A choice board is used to show clear options so someone can choose by pointing, touching, handing over a card, looking, speaking, or using another communication method. It can support communication, routines, transitions, calming, food choices, and activity choices.
Are choice boards only for autism?
No. Choice boards are often used as visual supports for autistic children, students, and adults, but they can also help people with ADHD, anxiety, sensory overwhelm, speech or language differences, executive function challenges, or anyone who benefits from visible options.
How many choices should be on a choice board?
Start with two choices, especially during stressful moments or new routines. Three or four choices can work well once the board is familiar. Larger boards are best for calm moments, independent use, or communication menus.
What should I put on a calming choice board?
A calming choice board may include quiet, headphones, dim lights, pressure, movement, water, snack, breathing, a break, a safe space, or asking for help.

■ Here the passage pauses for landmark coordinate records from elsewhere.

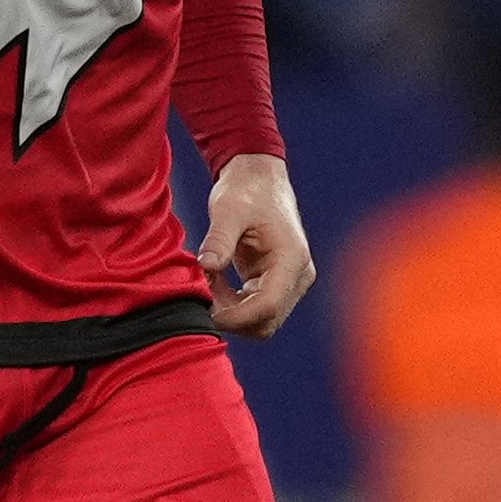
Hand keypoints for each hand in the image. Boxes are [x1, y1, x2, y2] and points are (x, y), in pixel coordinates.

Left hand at [198, 153, 314, 337]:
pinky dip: (232, 303)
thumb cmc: (246, 190)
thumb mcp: (228, 210)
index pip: (268, 306)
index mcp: (292, 259)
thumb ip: (219, 239)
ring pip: (260, 320)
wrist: (258, 180)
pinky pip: (254, 309)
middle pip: (267, 321)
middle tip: (203, 291)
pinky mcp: (275, 283)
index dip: (236, 317)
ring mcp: (289, 282)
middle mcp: (297, 276)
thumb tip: (205, 266)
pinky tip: (216, 279)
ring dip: (230, 311)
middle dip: (232, 316)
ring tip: (209, 279)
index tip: (207, 310)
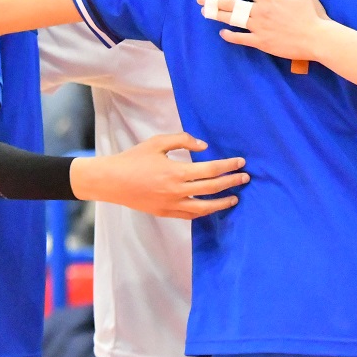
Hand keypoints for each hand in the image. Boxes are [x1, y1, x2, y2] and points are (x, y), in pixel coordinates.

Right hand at [71, 133, 249, 218]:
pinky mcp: (164, 213)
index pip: (210, 170)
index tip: (241, 163)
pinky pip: (189, 215)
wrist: (111, 181)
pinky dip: (203, 212)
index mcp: (176, 171)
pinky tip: (211, 207)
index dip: (228, 166)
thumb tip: (204, 147)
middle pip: (212, 188)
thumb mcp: (158, 142)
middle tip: (245, 178)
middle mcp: (176, 190)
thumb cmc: (134, 158)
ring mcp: (171, 204)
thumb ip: (183, 141)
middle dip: (231, 183)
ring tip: (234, 198)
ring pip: (203, 208)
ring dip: (222, 203)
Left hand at [197, 0, 329, 60]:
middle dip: (213, 0)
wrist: (317, 38)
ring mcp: (259, 28)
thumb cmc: (311, 13)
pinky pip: (241, 39)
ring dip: (216, 15)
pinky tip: (222, 33)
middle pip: (231, 4)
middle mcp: (259, 12)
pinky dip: (230, 36)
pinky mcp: (261, 42)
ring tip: (204, 12)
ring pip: (232, 20)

Use options that are realistic and available in that setting.
What is the difference between a choice board and a first-then board?
A choice board offers options. A first-then board shows one current step and one next step. For example, a choice board might show “headphones, water, pressure, quiet,” while a first-then board might show “first shoes, then car.”
Can I use a choice board with a visual schedule?
Yes. A visual schedule can show the routine, and a choice board can offer options inside that routine. For example, the schedule may show “snack,” while the choice board shows which snack choices are available.